Exercise directions: Among the entries below, tally each line containing "SELECT"; respond with the total only.

○ ○ ○

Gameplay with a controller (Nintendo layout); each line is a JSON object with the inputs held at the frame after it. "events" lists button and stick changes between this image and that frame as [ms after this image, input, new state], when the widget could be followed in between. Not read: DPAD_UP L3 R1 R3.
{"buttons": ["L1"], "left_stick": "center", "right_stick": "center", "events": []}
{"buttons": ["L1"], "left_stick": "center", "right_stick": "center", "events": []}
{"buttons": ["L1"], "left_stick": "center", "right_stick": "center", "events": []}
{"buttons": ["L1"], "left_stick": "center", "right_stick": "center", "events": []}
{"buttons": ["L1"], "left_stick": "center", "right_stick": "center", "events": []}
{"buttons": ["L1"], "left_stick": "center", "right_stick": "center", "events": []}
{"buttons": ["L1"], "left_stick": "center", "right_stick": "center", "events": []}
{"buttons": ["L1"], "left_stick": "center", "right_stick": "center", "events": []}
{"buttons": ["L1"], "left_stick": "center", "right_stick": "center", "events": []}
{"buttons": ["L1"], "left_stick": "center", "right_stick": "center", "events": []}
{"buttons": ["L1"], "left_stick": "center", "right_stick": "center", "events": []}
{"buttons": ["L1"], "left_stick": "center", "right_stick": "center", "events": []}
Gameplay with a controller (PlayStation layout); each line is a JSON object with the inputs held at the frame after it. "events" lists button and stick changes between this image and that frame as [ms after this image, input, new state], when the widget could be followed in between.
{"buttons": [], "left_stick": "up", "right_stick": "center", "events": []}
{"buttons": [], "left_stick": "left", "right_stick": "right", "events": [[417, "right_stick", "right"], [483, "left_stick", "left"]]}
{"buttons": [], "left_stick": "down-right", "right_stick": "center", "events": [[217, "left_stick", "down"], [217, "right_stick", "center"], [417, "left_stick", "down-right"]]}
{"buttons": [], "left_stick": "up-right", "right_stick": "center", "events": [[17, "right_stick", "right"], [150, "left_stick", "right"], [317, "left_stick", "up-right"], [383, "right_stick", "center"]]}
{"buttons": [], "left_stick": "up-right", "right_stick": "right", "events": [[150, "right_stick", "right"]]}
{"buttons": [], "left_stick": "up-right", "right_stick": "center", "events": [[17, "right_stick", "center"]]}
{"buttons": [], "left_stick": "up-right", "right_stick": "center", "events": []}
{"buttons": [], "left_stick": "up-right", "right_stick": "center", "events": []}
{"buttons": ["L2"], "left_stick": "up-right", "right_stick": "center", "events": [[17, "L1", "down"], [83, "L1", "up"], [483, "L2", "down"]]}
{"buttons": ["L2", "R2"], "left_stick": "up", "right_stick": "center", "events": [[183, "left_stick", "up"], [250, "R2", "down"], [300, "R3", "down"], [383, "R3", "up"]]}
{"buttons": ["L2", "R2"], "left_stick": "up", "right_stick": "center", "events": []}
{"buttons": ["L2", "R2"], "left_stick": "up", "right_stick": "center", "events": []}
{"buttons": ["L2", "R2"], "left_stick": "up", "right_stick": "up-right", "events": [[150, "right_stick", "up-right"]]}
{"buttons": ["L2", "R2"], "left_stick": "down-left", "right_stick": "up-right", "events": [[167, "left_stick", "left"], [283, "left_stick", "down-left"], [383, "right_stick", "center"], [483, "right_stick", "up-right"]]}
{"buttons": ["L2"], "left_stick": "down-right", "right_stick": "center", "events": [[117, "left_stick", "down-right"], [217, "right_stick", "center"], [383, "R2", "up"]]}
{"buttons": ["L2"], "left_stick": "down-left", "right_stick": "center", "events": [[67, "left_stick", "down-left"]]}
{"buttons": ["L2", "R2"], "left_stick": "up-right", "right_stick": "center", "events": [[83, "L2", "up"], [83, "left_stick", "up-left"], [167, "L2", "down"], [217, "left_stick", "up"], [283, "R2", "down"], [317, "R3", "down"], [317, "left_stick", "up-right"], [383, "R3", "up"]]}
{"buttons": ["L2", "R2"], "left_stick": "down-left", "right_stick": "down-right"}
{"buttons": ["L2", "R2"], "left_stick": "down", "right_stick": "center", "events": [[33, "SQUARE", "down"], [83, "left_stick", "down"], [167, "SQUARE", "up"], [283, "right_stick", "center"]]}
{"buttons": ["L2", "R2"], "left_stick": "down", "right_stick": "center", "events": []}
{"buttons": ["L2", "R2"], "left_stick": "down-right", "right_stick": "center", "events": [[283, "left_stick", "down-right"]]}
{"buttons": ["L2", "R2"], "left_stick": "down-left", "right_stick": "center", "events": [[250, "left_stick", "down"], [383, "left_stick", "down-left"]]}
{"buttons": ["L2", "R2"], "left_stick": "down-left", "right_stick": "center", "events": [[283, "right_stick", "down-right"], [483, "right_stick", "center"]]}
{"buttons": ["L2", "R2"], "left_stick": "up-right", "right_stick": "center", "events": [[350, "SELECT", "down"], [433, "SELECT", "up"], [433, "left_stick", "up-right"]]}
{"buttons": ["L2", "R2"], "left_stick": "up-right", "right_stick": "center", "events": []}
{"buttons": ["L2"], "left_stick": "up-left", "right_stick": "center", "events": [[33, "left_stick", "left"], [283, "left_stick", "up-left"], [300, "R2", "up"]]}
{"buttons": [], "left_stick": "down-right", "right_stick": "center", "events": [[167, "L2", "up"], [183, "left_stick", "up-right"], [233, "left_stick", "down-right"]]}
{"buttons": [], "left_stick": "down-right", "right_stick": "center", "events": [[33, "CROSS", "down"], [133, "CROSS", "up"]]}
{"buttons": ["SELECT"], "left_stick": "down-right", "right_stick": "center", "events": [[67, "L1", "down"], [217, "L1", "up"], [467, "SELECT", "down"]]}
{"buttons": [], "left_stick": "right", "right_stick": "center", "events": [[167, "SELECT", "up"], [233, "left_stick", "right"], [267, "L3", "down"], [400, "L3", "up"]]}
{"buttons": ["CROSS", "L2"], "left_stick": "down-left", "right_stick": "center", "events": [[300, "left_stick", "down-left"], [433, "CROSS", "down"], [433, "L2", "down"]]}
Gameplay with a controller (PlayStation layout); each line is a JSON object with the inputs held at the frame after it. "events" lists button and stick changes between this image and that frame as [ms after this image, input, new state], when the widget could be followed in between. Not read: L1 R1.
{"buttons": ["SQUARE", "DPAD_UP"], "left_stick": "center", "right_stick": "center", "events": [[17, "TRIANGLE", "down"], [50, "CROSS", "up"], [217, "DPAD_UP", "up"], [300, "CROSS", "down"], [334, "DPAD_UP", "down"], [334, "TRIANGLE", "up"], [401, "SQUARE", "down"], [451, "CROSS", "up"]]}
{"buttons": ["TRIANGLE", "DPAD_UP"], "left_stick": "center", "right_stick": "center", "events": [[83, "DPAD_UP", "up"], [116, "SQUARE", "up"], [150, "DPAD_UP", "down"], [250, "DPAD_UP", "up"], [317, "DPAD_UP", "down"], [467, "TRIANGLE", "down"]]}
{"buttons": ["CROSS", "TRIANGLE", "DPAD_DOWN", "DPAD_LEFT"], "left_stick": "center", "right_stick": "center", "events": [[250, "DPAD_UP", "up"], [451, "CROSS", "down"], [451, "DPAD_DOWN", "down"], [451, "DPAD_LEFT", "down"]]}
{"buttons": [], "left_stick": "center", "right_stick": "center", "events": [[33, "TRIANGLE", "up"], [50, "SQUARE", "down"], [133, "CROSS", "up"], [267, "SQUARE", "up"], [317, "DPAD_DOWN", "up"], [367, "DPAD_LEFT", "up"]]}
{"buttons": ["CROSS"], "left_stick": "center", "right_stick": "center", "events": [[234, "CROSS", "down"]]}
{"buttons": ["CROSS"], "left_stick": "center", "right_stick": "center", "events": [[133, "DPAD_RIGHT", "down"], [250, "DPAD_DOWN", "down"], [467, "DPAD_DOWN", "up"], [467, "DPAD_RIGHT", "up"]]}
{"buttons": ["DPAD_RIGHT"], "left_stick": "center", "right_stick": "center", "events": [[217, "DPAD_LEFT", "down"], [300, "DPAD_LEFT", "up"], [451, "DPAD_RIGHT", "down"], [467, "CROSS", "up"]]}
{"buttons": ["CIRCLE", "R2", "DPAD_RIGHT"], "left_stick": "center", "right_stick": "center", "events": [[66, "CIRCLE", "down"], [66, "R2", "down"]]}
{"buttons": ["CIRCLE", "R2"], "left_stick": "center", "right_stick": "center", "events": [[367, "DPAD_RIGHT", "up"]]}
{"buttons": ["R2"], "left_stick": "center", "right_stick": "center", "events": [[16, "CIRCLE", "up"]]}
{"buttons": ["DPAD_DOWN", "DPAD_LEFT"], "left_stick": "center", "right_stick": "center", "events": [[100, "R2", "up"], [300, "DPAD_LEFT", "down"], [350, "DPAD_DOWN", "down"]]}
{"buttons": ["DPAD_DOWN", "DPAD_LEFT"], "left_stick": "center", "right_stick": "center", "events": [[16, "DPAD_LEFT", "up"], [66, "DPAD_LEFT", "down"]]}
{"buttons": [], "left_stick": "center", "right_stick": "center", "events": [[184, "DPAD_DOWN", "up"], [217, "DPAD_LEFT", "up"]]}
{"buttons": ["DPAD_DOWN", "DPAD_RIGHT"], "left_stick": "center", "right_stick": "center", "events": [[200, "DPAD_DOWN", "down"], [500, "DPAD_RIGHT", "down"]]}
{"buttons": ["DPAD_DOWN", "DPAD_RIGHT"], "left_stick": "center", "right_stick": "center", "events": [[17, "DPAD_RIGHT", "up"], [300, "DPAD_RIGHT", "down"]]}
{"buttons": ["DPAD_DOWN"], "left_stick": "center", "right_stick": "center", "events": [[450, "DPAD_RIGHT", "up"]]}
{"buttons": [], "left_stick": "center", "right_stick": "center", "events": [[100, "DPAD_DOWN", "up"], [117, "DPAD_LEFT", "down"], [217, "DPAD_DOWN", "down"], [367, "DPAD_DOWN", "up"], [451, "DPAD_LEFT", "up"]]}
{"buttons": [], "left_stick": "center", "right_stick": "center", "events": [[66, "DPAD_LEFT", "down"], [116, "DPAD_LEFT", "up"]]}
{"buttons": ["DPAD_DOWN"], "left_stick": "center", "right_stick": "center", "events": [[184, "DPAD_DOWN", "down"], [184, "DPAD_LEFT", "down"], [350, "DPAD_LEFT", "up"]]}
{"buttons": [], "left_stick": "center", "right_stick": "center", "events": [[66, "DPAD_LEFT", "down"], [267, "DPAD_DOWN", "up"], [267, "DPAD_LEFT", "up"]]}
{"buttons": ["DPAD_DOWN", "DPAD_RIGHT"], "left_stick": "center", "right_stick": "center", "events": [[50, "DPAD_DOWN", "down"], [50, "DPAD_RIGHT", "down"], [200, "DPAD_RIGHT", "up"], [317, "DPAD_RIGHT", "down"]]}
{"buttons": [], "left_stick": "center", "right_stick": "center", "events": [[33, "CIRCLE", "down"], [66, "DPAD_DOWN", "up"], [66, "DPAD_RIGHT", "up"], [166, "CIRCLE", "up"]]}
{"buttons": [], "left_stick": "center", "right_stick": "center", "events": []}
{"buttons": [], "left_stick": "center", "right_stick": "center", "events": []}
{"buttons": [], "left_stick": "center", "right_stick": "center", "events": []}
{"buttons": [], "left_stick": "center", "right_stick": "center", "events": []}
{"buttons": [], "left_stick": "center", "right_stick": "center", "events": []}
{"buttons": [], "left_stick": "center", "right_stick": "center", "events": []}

○ ○ ○

Solved problem: 3